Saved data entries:
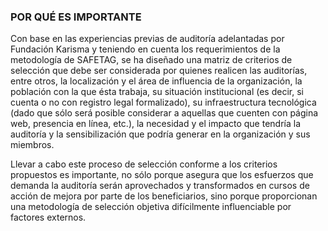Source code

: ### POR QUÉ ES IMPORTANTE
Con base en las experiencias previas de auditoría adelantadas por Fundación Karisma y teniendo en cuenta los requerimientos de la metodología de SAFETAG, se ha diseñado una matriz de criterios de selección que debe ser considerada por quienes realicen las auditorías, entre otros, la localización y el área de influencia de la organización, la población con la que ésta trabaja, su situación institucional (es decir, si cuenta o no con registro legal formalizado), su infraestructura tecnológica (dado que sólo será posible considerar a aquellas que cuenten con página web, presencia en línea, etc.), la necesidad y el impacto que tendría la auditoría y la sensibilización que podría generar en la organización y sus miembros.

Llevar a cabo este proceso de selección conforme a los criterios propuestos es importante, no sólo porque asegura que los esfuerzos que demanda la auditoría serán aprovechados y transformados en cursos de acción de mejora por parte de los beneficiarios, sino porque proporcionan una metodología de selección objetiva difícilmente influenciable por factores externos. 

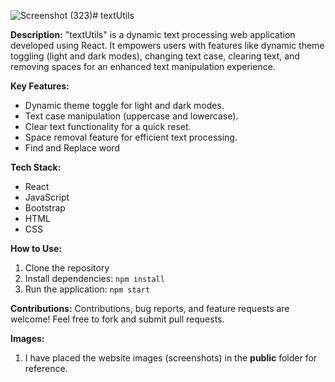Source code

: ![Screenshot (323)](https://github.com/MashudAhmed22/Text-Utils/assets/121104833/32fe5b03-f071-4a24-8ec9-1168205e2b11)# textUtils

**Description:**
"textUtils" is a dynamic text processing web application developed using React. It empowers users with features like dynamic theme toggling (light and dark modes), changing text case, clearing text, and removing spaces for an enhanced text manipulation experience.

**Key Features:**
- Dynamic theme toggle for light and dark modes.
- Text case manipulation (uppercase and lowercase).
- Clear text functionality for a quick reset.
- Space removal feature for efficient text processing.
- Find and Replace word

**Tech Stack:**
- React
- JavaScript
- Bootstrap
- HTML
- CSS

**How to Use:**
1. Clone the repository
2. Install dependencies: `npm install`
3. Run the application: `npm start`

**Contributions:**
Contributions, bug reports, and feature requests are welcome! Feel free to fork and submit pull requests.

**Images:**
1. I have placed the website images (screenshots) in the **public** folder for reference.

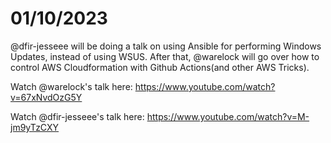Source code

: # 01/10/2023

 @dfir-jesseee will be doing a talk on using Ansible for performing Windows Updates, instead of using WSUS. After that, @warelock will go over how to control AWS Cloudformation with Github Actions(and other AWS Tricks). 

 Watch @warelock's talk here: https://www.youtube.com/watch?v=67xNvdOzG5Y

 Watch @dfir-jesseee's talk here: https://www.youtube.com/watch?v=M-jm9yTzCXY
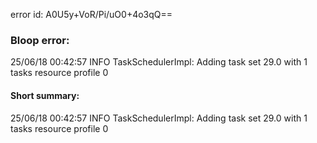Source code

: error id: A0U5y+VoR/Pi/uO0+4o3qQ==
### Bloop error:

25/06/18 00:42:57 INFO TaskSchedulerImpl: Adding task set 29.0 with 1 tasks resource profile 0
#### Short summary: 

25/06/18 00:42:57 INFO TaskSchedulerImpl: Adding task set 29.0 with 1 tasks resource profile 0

◆ How to complete this task
For each line above that contains the word "https", copy that line.

◆ Response
: ![Screenshot (323)](https://github.com/MashudAhmed22/Text-Utils/assets/121104833/32fe5b03-f071-4a24-8ec9-1168205e2b11)# textUtils
 Watch @warelock's talk here: https://www.youtube.com/watch?v=67xNvdOzG5Y
 Watch @dfir-jesseee's talk here: https://www.youtube.com/watch?v=M-jm9yTzCXY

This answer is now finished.